Short answer
Option B — because 9th largest element is asked for.
Min heap is centralized towards smaller elements, so for larger elements, time complexity is never optimal.
For a sorted array, all we need to do is go to the 9th element from the last index. Extract it, then shift 8 elements one position to the left. This takes constant time.
For balanced BST, the largest element is the rightmost element. Combine that with the fact that the tree is balanced, we get logarithmic time complexity.
Long Answer
find and remove the 9th largest element
First of all, note that Time Complexity is a theoretical concept, and there's a world of difference between "9th largest" and "kth largest"
Let's see this question for both 9th largest, and kth largest — for each data structure given. Along with a few other variations.
Min heap
In a min heap, we know only three things:-
- Root has the smallest element.
- Root of a subtree has the smallest element of that subtree. Both these points are the definitions of "heap property"

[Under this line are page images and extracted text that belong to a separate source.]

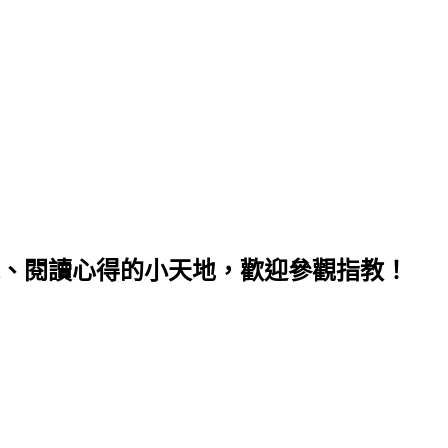
、閱讀心得的小天地，歡迎參觀指教！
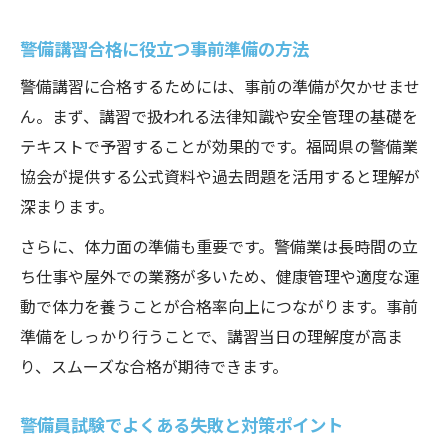
警備講習合格に役立つ事前準備の方法
警備講習に合格するためには、事前の準備が欠かせませ
ん。まず、講習で扱われる法律知識や安全管理の基礎を
テキストで予習することが効果的です。福岡県の警備業
協会が提供する公式資料や過去問題を活用すると理解が
深まります。
さらに、体力面の準備も重要です。警備業は長時間の立
ち仕事や屋外での業務が多いため、健康管理や適度な運
動で体力を養うことが合格率向上につながります。事前
準備をしっかり行うことで、講習当日の理解度が高ま
り、スムーズな合格が期待できます。
警備員試験でよくある失敗と対策ポイント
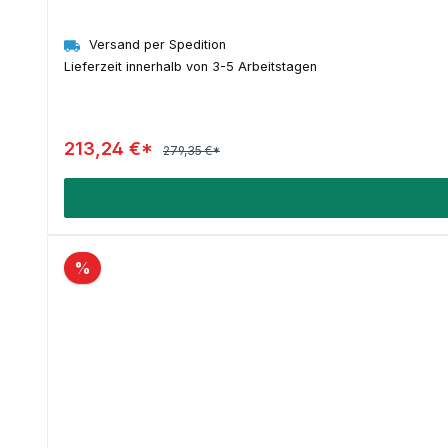
Versand per Spedition
Lieferzeit innerhalb von 3-5 Arbeitstagen
213,24 €*
279,35 €*
%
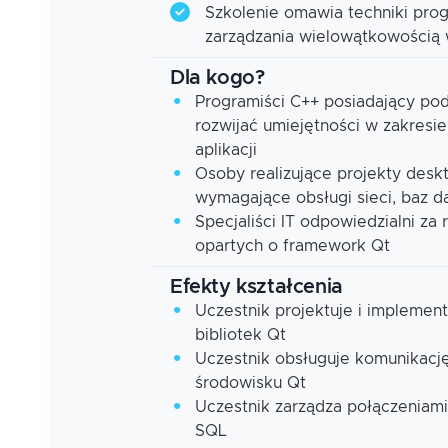
Szkolenie omawia techniki pro
zarządzania wielowątkowością 
Dla kogo?
Programiści C++ posiadający po
rozwijać umiejętności w zakre
aplikacji
Osoby realizujące projekty des
wymagające obsługi sieci, baz da
Specjaliści IT odpowiedzialni za 
opartych o framework Qt
Efekty kształcenia
Uczestnik projektuje i implement
bibliotek Qt
Uczestnik obsługuje komunikacj
środowisku Qt
Uczestnik zarządza połączeniami
SQL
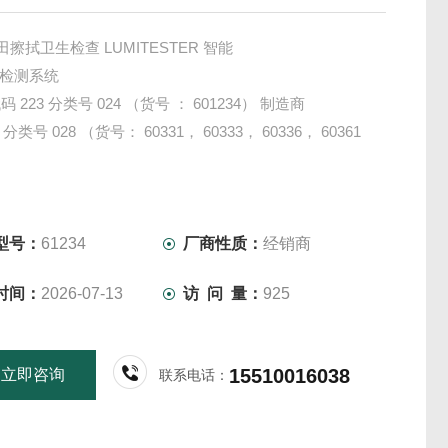
家田擦拭卫生检查 LUMITESTER 智能
拭检测系统
 223 分类号 024 （货号 ： 601234） 制造商
 分类号 028 （货号： 60331， 60333， 60336， 60361
型号：
61234
厂商性质：
经销商
时间：
2026-07-13
访 问 量：
925
15510016038
立即咨询
联系电话：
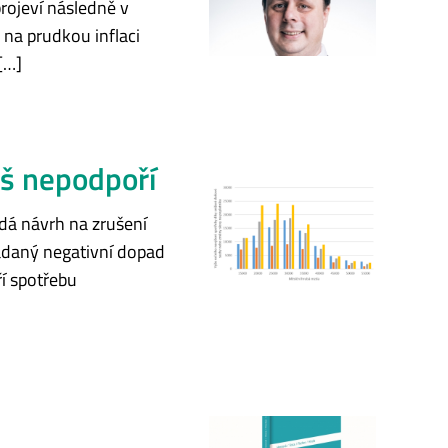
projeví následně v
na prudkou inflaci
[…]
š nepodpoří
dá návrh na zrušení
ládaný negativní dopad
ří spotřebu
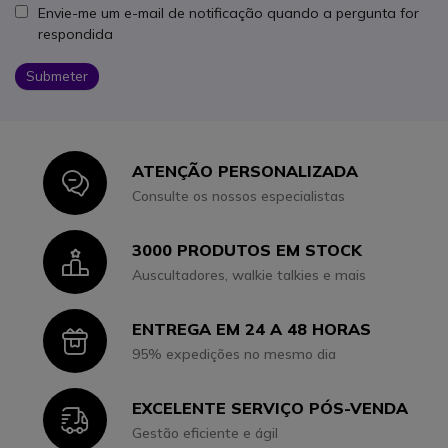
Envie-me um e-mail de notificação quando a pergunta for
respondida
Submeter
ATENÇÃO PERSONALIZADA
Icon
Consulte os nossos especialistas
3000 PRODUTOS EM STOCK
Icon
Auscultadores, walkie talkies e mais
ENTREGA EM 24 A 48 HORAS
Icon
95% expedições no mesmo dia
EXCELENTE SERVIÇO PÓS-VENDA
Icon
Gestão eficiente e ágil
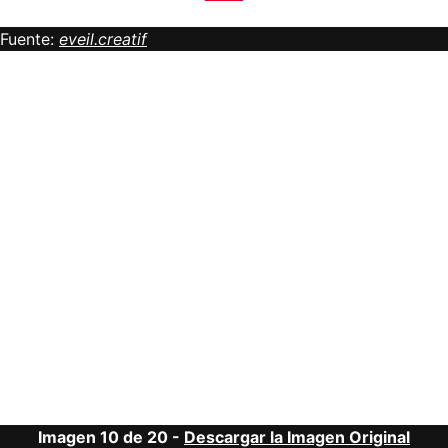
Fuente:
eveil.creatif
Imagen 10 de 20 -
Descargar la Imagen Original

- The nth smallest element will be found in the first n levels of the min heap.
(For max heap, all the points apply for "largest" instead of smallest)
So, do we know anything about the largest element in a min heap? Other than the fact that it will be a leaf node (can be derived from heap property), we can't say anything more.
The 9th largest element will be in any random location, as long as it doesn't violate heap property. This will take O(n) time. Same would be for the case of kth largest element.
PS: If this was a max heap, then by point number 3, we know that 9th largest element will be present in the first 9 levels. So, finding the 9th largest element in any max heap takes $O(1)$ time. Because no matter how big the heap is, we'll search for only first 9 levels.
Sorted Array
In a sorted array of n elements, all we need to do is go to the 9th element from the last index. Extract it, then shift 8 elements one position to the left. This takes $O(1)$ time.
But if this was kth largest, then we'd have needed to go to the kth element from the right, extract it, and move $(k-1)$ elements to the left. This would take $O(k)$ time.
For the smallest element, we would extract the element at the first index (index number 0) and move the remaining $(n-1)$ elements by one position to the left. This takes $O(n)$ time.
Keep in mind this we're doing this rearrangement because we need to find and remove the required element.
Balanced Binary Search Tree
This is a bit tricky. But any problem related to Balanced Binary Search Tree should be solved by keeping this fact in mind that to find any specific node, we need $O(logn)$ time.
We'll get the largest element in $O(logn)$ time. Remove it, and re-adjust: $O(logn)$ time.
So, total time to find and remove the largest element: $O(logn+logn)=O(logn)$
If we do this 9 times, we get $O(18logn)=O(logn)$ time.
Obviously, this algorithm rips apart your tree, and is meant to be used just once. Or you can add back the 9 elements, again in $O(9logn)=O(logn)$ time.